Im wondering if you can answer this one, or shed some light on the matter...

The other day (saturday), there we were, my Mouse Nemo and i, playing on the bed! He was running around the tunnels and mountain i had created for him. (he loves this), while i chatted to him, keeping an eye on him. I was leaning on the side of the bed. He does like to come up and sniff my nose, like two dogs meeting! 
Out of the blue, and for the first time ever, he paused slightly, Nipped my nose and then rat off hiding. He did this twice. Itdidnt hurt, but i was taken back.
He did it again on Sunday..... doing the same pause.

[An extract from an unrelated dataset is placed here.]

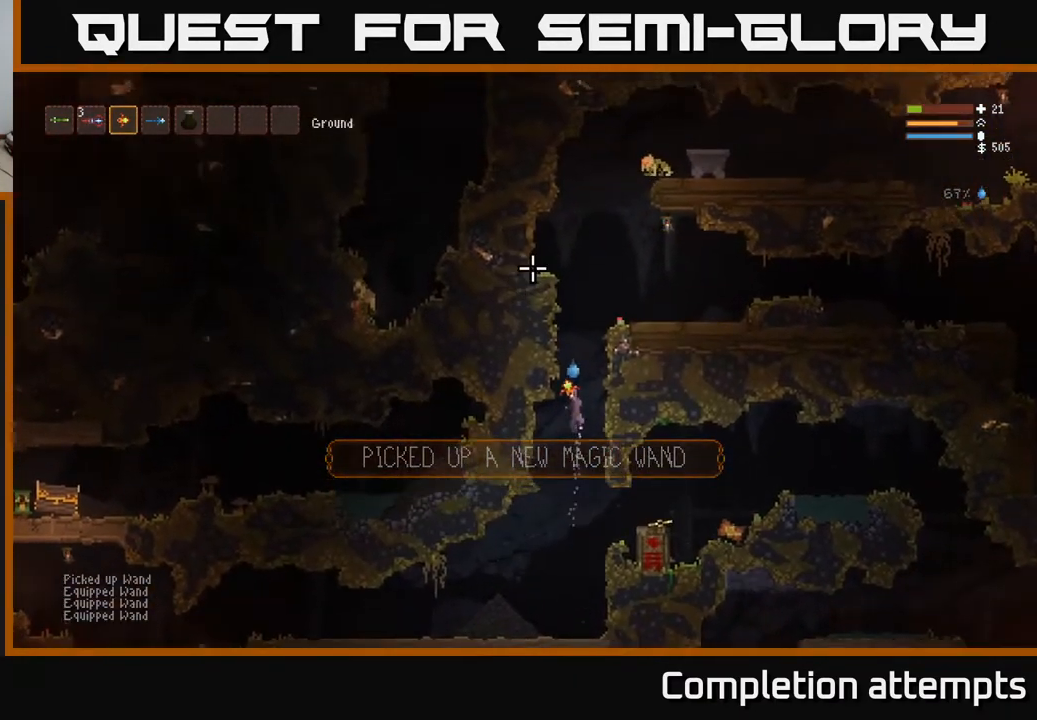
{"buttons": [], "left_stick": "center", "right_stick": "up", "events": [[233, "L2", "up"], [333, "R2", "down"], [433, "R2", "up"]]}
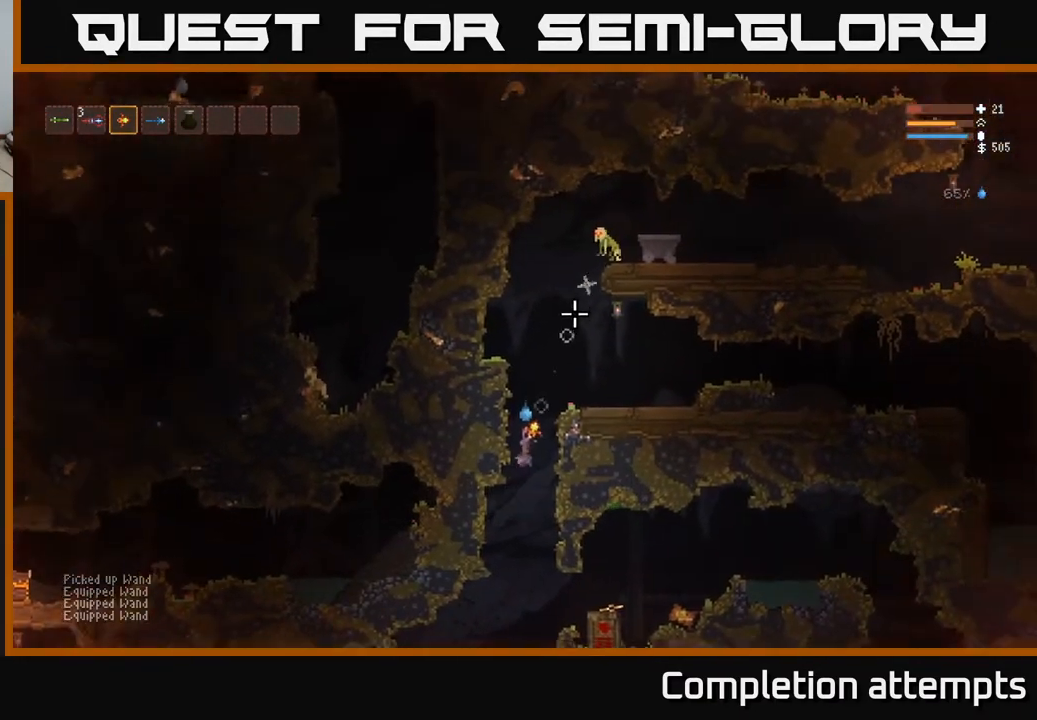
{"buttons": ["L2"], "left_stick": "center", "right_stick": "up", "events": [[350, "L2", "down"]]}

I really want to understand what this means. Is it playful? i feel if it was a bite (which hes never ever done) it would be hard and painful. But its not, and i am still unsure of what a little nip, and then scampering off means.
It felt cheeky. if that makes sense.

Also Bruxing.....what does this actually sound like?
a few times its sounded like hes eating something crispy, but hes running around when this happens, instead of sitting and eating.

Many Thanks Guys


----------



## bethmccallister (Mar 5, 2010)

The few mice I've had that bruxed did it when they were very happy. The nose bumping indicates several things...1) he's quiet comfortable with you 2) He thinks you smell good 3) He's very brazen and forward. I had a mouse who used to give me kisses when I'd lay still on the bed and he was running around...he'd come up to me and lick my lip which is a very weird but pleasant feeling


----------